The project was commissioned by luxury Swiss watch manufacturer Audemars Piguet on the occassion of their 40th anniversary and will have its first public exhibition, “From Avant Garde to Icon,” at the Park Avenue Armory this Thursday, March 21st, before going on to travel the world in a series of smaller exhibitions.

We showed Quayola’s Strata #4 at our Creators Project: San Francisco event this past weekend where the artist also spoke on our “Artist as Researcher” panel on Saturday. We caught up with him after his talk to learn more about Matter and what this new three dimensional direction means for his work.


A still from Matter.

The Creators Project: This is your first time working with sculpture as your source material. Can you tell us a little bit about what inspired this new work?
Quayola:
This project was really about exploring forms and space and volumes, and generally applying similar themes explored in my previous work but on a volumetric form. The original inspiration comes from these artworks from Michelangelo, called The Slaves. It’s a series of four sculptures developed for the grave of Pope Giulio II. Michelangelo had the idea of sculpting them all at the same time, working a bit on one, then the other.
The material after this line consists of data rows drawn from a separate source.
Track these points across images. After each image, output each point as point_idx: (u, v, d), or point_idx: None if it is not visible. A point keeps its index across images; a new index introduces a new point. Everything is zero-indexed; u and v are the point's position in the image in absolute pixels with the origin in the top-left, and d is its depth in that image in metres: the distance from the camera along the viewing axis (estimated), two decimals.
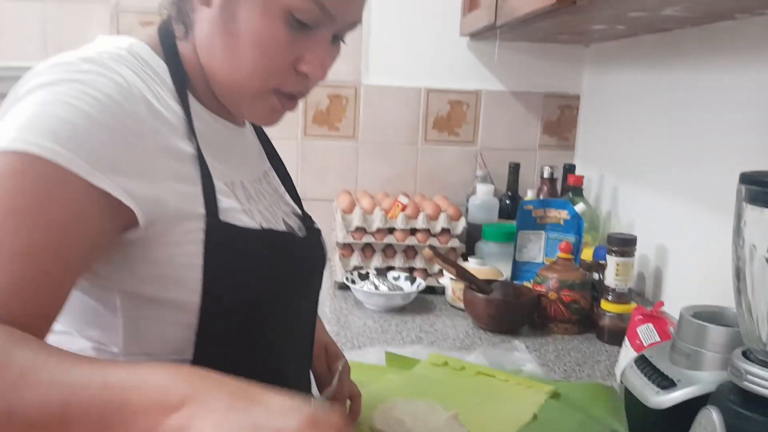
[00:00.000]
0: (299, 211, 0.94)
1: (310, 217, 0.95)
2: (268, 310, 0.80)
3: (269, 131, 0.96)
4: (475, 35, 1.97)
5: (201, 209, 0.72)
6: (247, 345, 0.79)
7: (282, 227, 0.85)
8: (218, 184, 0.75)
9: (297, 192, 0.97)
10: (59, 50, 2.17)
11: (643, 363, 1.02)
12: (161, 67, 0.76)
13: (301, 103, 0.85)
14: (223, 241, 0.73)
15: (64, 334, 0.75)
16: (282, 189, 0.95)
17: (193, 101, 0.79)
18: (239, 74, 0.76)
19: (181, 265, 0.72)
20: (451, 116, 2.14)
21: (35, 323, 0.61)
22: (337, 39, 0.80)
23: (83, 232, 0.65)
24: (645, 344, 1.22)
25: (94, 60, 0.69)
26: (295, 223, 0.90)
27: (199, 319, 0.73)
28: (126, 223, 0.68)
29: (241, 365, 0.68)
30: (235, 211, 0.76)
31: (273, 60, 0.75)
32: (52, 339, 0.65)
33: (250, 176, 0.86)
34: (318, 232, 0.93)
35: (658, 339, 1.22)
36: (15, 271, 0.60)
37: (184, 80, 0.78)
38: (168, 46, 0.78)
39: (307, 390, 0.96)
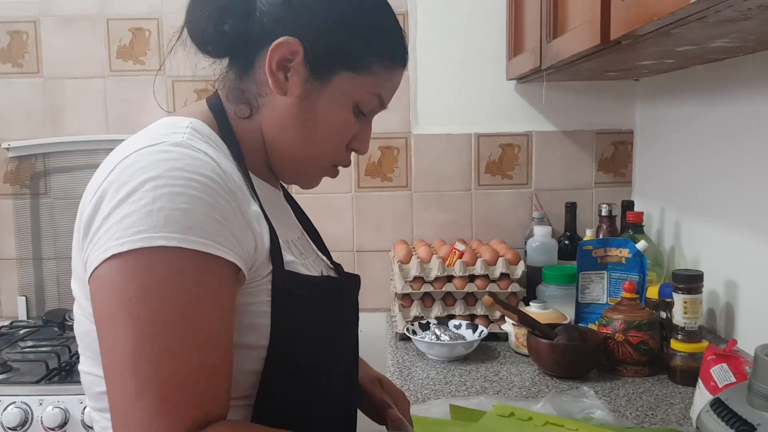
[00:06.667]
0: (331, 264, 1.03)
1: (341, 265, 1.04)
2: (325, 348, 0.88)
3: (326, 184, 1.03)
4: (522, 78, 1.97)
5: (269, 262, 0.80)
6: (305, 382, 0.85)
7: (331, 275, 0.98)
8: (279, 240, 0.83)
9: (326, 247, 1.06)
10: (120, 123, 2.24)
11: (719, 406, 0.98)
12: (219, 141, 0.85)
13: (353, 157, 0.94)
14: (288, 288, 0.81)
15: None
16: (315, 247, 1.03)
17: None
18: (312, 154, 0.89)
19: (255, 313, 0.79)
20: (503, 159, 2.13)
21: (227, 402, 0.73)
22: None
23: (230, 304, 0.75)
24: (720, 386, 1.16)
25: (181, 144, 0.76)
26: (333, 273, 1.00)
27: (265, 362, 0.80)
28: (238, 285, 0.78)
29: (299, 404, 0.83)
30: (296, 263, 0.85)
31: (339, 142, 0.90)
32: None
33: (293, 235, 0.94)
34: (356, 276, 1.02)
35: (733, 379, 1.16)
36: (209, 361, 0.71)
37: (240, 151, 0.86)
38: (222, 123, 0.88)
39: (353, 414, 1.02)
It got to this stage where all four were completely unfinished but somehow they had that perfect balance between the original block and all these kind of organic imperfections, and portions of the body.
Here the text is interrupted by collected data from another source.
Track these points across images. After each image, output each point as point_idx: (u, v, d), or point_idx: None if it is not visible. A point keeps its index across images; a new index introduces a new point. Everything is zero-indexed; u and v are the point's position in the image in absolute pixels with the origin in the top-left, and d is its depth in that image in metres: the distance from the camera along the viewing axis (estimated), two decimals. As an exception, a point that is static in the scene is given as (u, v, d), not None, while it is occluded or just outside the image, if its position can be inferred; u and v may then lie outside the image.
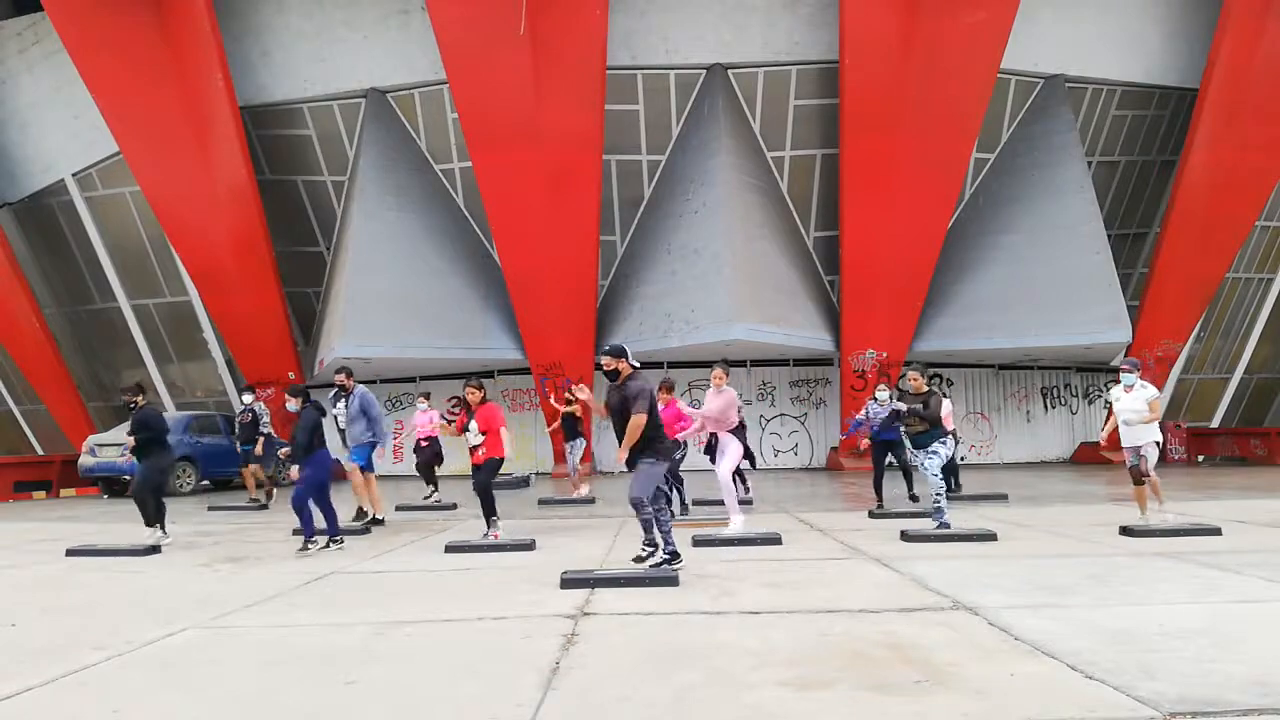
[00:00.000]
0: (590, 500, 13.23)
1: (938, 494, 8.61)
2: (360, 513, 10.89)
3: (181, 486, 17.48)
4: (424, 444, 13.30)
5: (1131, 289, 20.74)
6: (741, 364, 22.11)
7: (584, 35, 17.54)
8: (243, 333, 20.13)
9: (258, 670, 4.45)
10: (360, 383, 11.20)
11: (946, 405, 9.65)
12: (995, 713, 3.53)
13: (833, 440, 21.57)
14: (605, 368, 6.98)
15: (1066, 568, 6.83)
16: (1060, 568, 6.84)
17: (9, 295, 21.35)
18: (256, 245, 19.41)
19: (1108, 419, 9.56)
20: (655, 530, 6.89)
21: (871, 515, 10.53)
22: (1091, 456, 21.18)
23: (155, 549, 8.78)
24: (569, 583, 6.35)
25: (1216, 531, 8.42)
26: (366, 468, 10.79)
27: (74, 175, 21.17)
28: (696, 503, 12.10)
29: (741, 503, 9.99)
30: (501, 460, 9.12)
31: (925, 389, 8.77)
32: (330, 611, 5.81)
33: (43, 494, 18.26)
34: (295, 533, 10.01)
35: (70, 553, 8.80)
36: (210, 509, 13.40)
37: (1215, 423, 23.43)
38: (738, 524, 8.87)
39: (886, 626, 4.97)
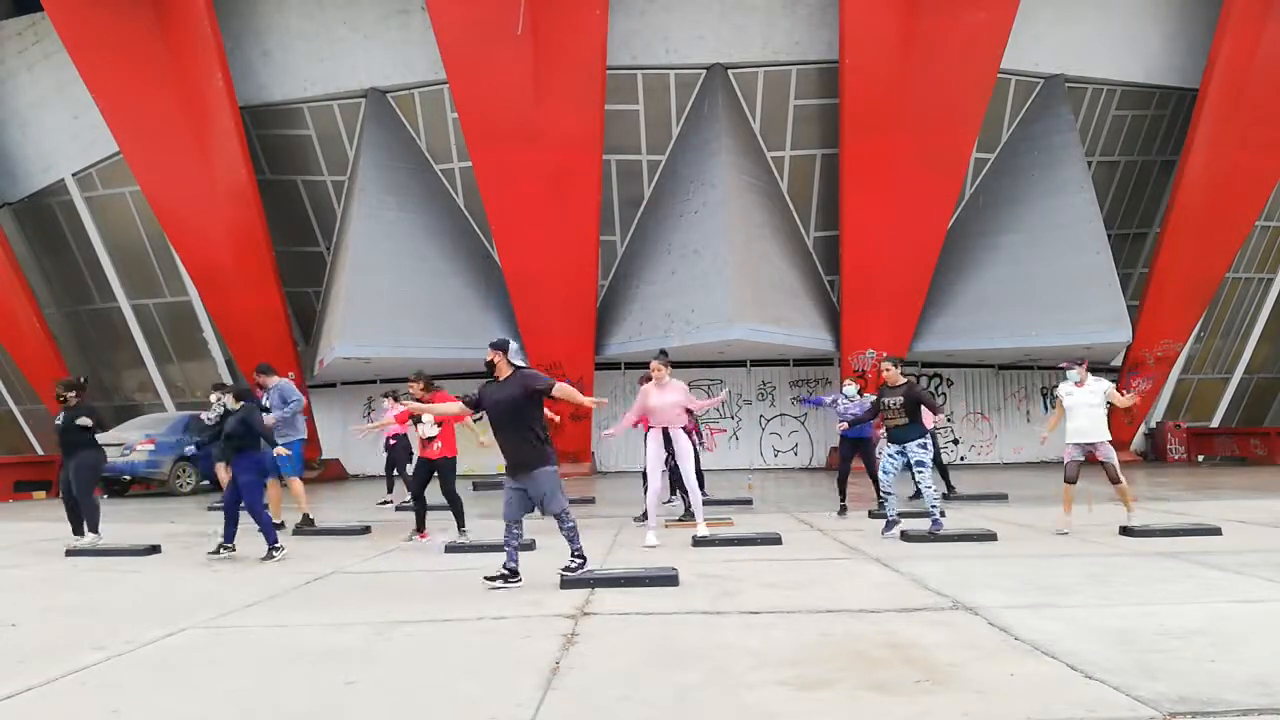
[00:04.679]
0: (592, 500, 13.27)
1: (934, 503, 8.67)
2: (306, 519, 10.43)
3: (181, 486, 17.49)
4: (393, 443, 13.46)
5: (1131, 289, 20.73)
6: (741, 364, 22.10)
7: (584, 35, 17.53)
8: (243, 333, 20.13)
9: (257, 670, 4.45)
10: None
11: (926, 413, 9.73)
12: (995, 713, 3.53)
13: (832, 440, 21.55)
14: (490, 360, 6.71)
15: (1066, 568, 6.83)
16: (1060, 568, 6.84)
17: (9, 295, 21.34)
18: (256, 245, 19.40)
19: (1056, 416, 9.71)
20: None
21: (872, 515, 10.49)
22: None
23: (155, 549, 8.78)
24: (569, 582, 6.36)
25: (1216, 531, 8.43)
26: (292, 473, 10.40)
27: (74, 175, 21.16)
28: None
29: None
30: (454, 459, 9.22)
31: (902, 381, 8.84)
32: (330, 611, 5.80)
33: (43, 494, 18.21)
34: (295, 532, 10.05)
35: (70, 553, 8.81)
36: (210, 509, 13.38)
37: (1215, 423, 23.42)
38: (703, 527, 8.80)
39: (887, 626, 4.97)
Two of Michelangelo’s Slaves sculptures.

What was incredibly fascinating about that piece to me was that it’s this perfect combination of different stages of this block of matter—from its primitive form, which is a cube, to the highest geometric complexities. And it’s so fascinating that Michelangelo decided to stop working on them and actually left them unfinished. I think there’s something so special, so contemporary about these sculptures, and that relates to my work—this idea of creating something that might also look like an error, like a glitch, some kind of unfinished quality to the work, but finding the right balance. This is ultimately what fascinates me about classical art in general, and is the process behind the Strata series—trying to find the connection between things that seem so old but somehow actually are quite contemporary.

How does the idea of matter fit into all of this?
The idea was to really explore and celebrate matter itself, which is the substance that all things are made of. It’s an exploration, a sort of continuous articulation, of a block of matter, starting from its primitive, simplest form, and going through some organic transformation processes and then discovering some kind of manmade craft and perfection inside this block.
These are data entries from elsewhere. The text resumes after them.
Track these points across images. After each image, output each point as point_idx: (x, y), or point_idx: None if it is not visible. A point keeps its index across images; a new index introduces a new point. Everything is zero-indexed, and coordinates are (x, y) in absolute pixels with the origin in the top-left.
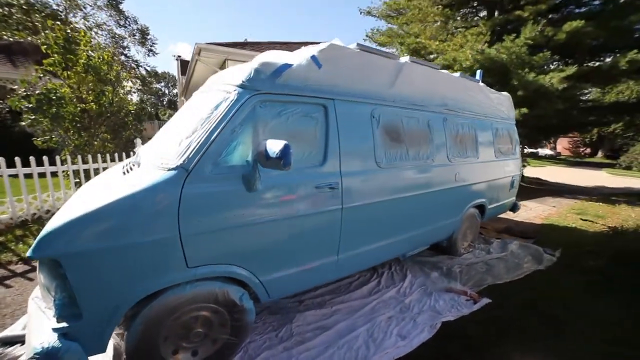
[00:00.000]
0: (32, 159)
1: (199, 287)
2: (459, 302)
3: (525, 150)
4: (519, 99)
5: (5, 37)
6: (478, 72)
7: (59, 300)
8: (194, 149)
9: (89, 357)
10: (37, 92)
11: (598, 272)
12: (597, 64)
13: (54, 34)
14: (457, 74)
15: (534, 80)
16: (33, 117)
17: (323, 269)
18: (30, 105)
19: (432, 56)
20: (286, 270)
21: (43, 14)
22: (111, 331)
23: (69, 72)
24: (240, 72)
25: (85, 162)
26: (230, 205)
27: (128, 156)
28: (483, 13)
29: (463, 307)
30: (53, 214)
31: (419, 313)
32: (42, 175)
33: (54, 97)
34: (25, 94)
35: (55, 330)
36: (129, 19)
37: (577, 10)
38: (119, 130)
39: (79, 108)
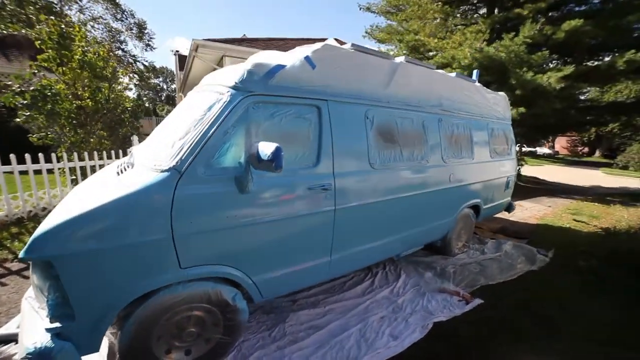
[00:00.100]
0: (27, 156)
1: (192, 288)
2: (452, 302)
3: (524, 149)
4: (517, 97)
5: None
6: (474, 72)
7: (52, 301)
8: (186, 150)
9: (82, 357)
10: (31, 88)
11: (591, 272)
12: (596, 63)
13: (48, 29)
14: (453, 74)
15: (532, 80)
16: (28, 113)
17: (316, 269)
18: (25, 102)
19: (431, 54)
20: (279, 270)
21: (37, 6)
22: (104, 331)
23: (64, 68)
24: (233, 73)
25: (81, 159)
26: (223, 206)
27: (125, 153)
28: (483, 10)
29: (455, 307)
30: (49, 211)
31: (412, 313)
32: (38, 172)
33: (49, 94)
34: (19, 90)
35: (48, 330)
36: (125, 13)
37: (577, 9)
38: (115, 127)
39: (74, 105)
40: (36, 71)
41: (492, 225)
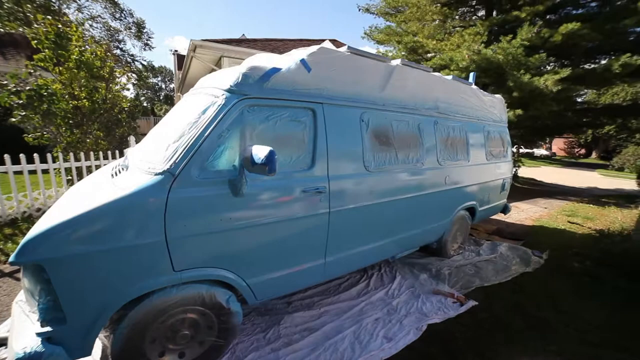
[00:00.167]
0: (22, 156)
1: (186, 290)
2: (446, 304)
3: (521, 151)
4: (515, 100)
5: None
6: (471, 74)
7: (43, 305)
8: (180, 153)
9: None
10: (27, 88)
11: (584, 274)
12: (593, 66)
13: (44, 29)
14: (450, 77)
15: (529, 82)
16: (23, 113)
17: (310, 271)
18: (21, 102)
19: (429, 55)
20: (273, 273)
21: (35, 4)
22: (96, 334)
23: (60, 68)
24: (228, 76)
25: (77, 159)
26: (217, 209)
27: (122, 154)
28: (481, 12)
29: (449, 309)
30: (44, 212)
31: (406, 315)
32: (33, 172)
33: (45, 94)
34: (15, 89)
35: (38, 334)
36: (124, 12)
37: (574, 12)
38: (112, 127)
39: (71, 105)
40: (32, 71)
41: (488, 226)
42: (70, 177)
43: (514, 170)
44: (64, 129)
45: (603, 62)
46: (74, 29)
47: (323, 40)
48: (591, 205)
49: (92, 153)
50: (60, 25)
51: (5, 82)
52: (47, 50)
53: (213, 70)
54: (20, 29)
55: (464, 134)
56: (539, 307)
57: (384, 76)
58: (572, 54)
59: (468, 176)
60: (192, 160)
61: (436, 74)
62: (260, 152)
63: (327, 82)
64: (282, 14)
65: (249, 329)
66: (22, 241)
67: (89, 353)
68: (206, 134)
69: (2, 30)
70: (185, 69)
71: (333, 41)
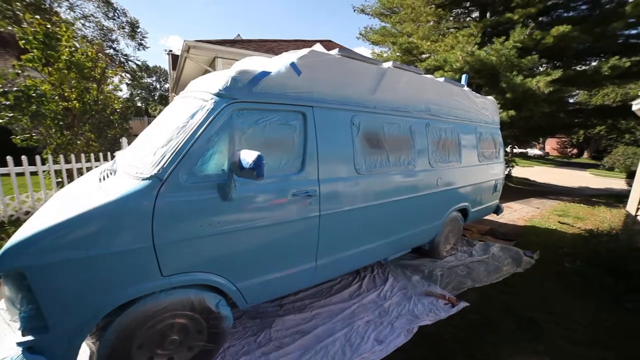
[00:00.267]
0: (9, 158)
1: (175, 295)
2: (438, 305)
3: (515, 151)
4: (508, 101)
5: None
6: (463, 76)
7: (24, 313)
8: (168, 158)
9: None
10: (14, 89)
11: (574, 273)
12: (583, 68)
13: (33, 29)
14: (442, 79)
15: (522, 83)
16: (11, 114)
17: (301, 275)
18: (8, 103)
19: (424, 56)
20: (263, 277)
21: (25, 2)
22: (80, 343)
23: (49, 69)
24: (217, 80)
25: (68, 161)
26: (206, 214)
27: (113, 156)
28: (475, 14)
29: (441, 310)
30: (32, 215)
31: (397, 317)
32: (21, 174)
33: (34, 94)
34: (1, 90)
35: (19, 344)
36: (117, 11)
37: (565, 15)
38: (103, 128)
39: (61, 106)
40: (20, 71)
41: (481, 227)
42: (60, 180)
43: (508, 170)
44: (53, 130)
45: (593, 64)
46: (64, 29)
47: (318, 42)
48: (582, 205)
49: (83, 155)
50: (49, 25)
51: None
52: (35, 50)
53: (207, 71)
54: (9, 28)
55: (456, 135)
56: (529, 308)
57: (375, 79)
58: (564, 55)
59: (460, 178)
60: (180, 165)
61: (428, 76)
62: (248, 156)
63: (318, 85)
64: (278, 15)
65: (240, 333)
66: (3, 247)
67: None
68: (194, 139)
69: None
70: (179, 70)
71: (328, 42)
Was it different working with a 3D form as opposed to a flat painting or image?
I think in the end I never see my work as 2D. A painting is a flat surface but it exists in 3D space, and the way I explore them through my previous works, it’s still a sort of 3D form. I quite like this idea of adding a sculptural element into my work. I think the main difference is that usually I capture a photographic image and then I explore this, but this image is also present in the work. While this time, it’s completely computer generated. It’s based on the sculpture and the idea is to recreate something that has a photorealistic quality to it. It’s the beginning of a study that’s quite complex.